- Born: Frank Hooper Legg 26 June 1906 Walmer, England
- Died: 30 March 1966 (aged 59) Hornsby, Sydney, Australia
- Education: Sir Roger Manwood's School
- Occupation: War correspondent radio journalist television journalist
- Organization: Australian Broadcasting Corporation
- Spouse: Evelyn Amy Bragg
- Children: Richard Legg

= Frank Legg =

Australian journalist

Frank Hooper Legg (26 June 1906 – 30 March 1966) was an Australian war correspondent and journalist. He served as a sergeant in the Australian Imperial Force at Tobruk. He wrote articles for the Australian Broadcasting Corporation (ABC) during his service and was involved in radio and television journalism upon his return to Australia.

== Biography ==
Frank Legg was born in Walmer, Kent in England on 26 June 1906. Educated at Sir Roger Manwood's School in Sandwich, from which he graduated in 1924 after receiving the London General Schools’ honours certificate in 1922. Employed at the Bank of England before his immigration to Brisbane, Australia on 28 June 1927. He married Evelyn Amy Bragg at St Kilda, Melbourne in 1929 however they were divorced a number of years afterwards and he was estranged from their son, Richard. He was hired for Adelaide News and given the nickname "The Prattler" for his position at ABC radio.
☆ ☆ ☆ ☆ ☆ ☆ ☆
• [Job 1]
Transcribe the Frank Legg biography from "Australian journalist" to "return to Australia.".
• [Job 2]
Pick up the Frank Legg biography after its last sentence and keep writing.

• [Data excerpt]
☆ ☆ ☆ ☆ ☆ ☆ ☆
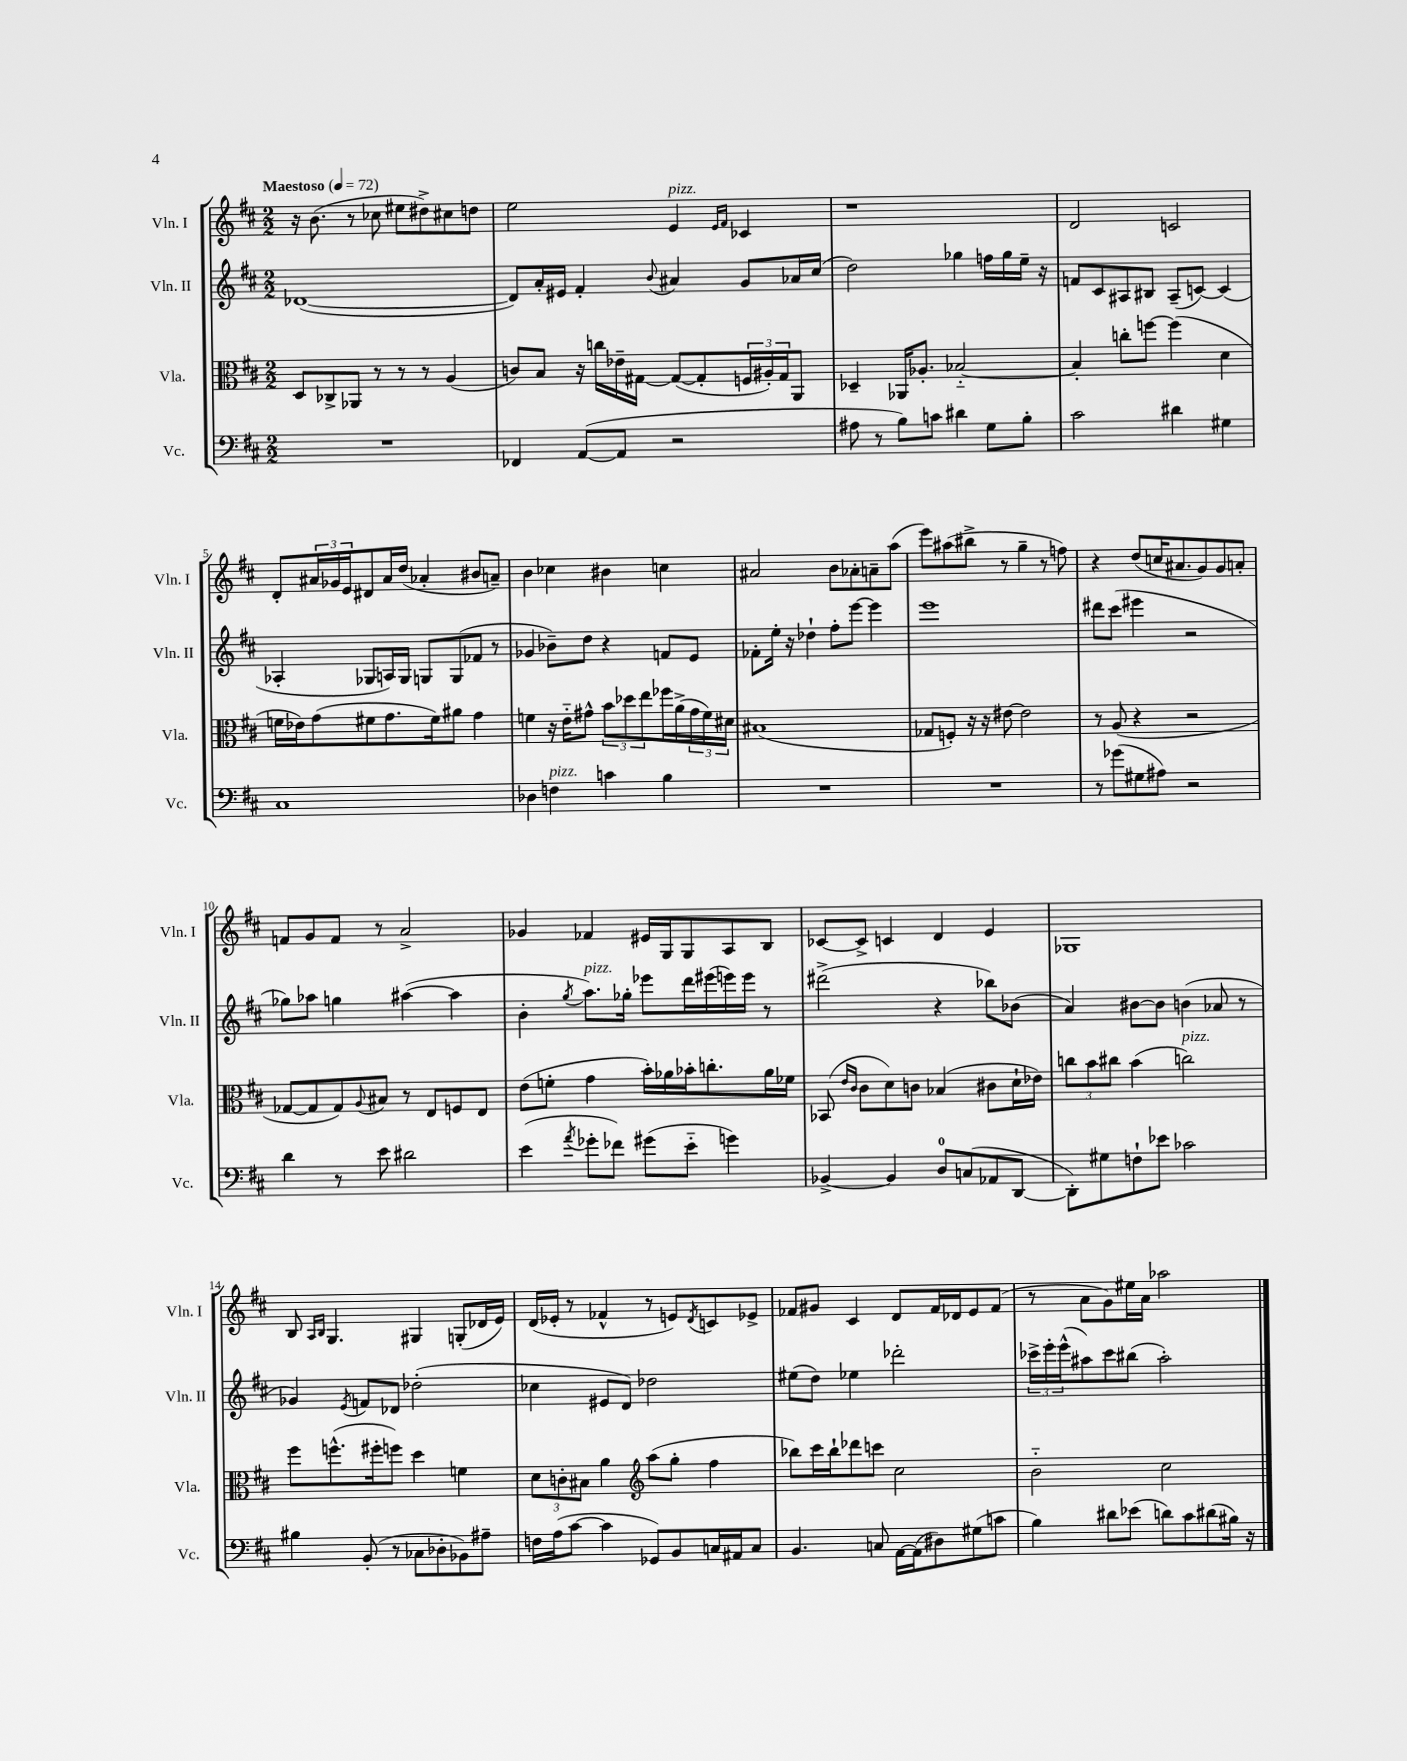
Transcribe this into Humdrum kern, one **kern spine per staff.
☆ ☆ ☆ ☆ ☆ ☆ ☆
• [Answer 1]
Australian journalist

Frank Hooper Legg (26 June 1906 – 30 March 1966) was an Australian war correspondent and journalist. He served as a sergeant in the Australian Imperial Force at Tobruk. He wrote articles for the Australian Broadcasting Corporation (ABC) during his service and was involved in radio and television journalism upon his return to Australia.

• [Answer 2]
=== Military service ===
He enlisted into the Australian Imperial Force, in which he served as a Sergeant and eventually a Sergeant Major. He was active at Tobruk, Libya and Tel El Eisa, Egypt where he would write about the experiences of the soldiers of the ABC. His articles, ‘Tales of Tobruk’ were published in the magazine ABC Weekly. In his broadcast ‘The Worst Day’, he gave an account of his experiences from the battle of El Alamein on 31 October 1942. He admitted an expectation that he would die during the battle and in this and future broadcasts, he would express his admiration for the fighting soldier. He would gain the rank of Lieutenant in 1943 before being asked to be the ABC's war correspondent in the Pacific. He documented the experiences of Australian soldiers in New Guinea, Manila and Tokyo. While in the Pacific, Legg reportedly undertook a journalistic operation that had not been done before. He attempted to make an entire recording of an amphibious operation, however due to technical failures this recording was not able to be broadcast. He also recorded an eyewitness broadcast of the signing of the Japanese surrender, that was also unable to be broadcast due to shortwave circuitry failure. Despite this, he delivered many broadcasts and reports to the ABC during his time as a journalist in the Pacific. During his time there he also recorded material for a documentary on the invasion of Tarakan. He returned home after the Japanese surrender on 2 September 1945.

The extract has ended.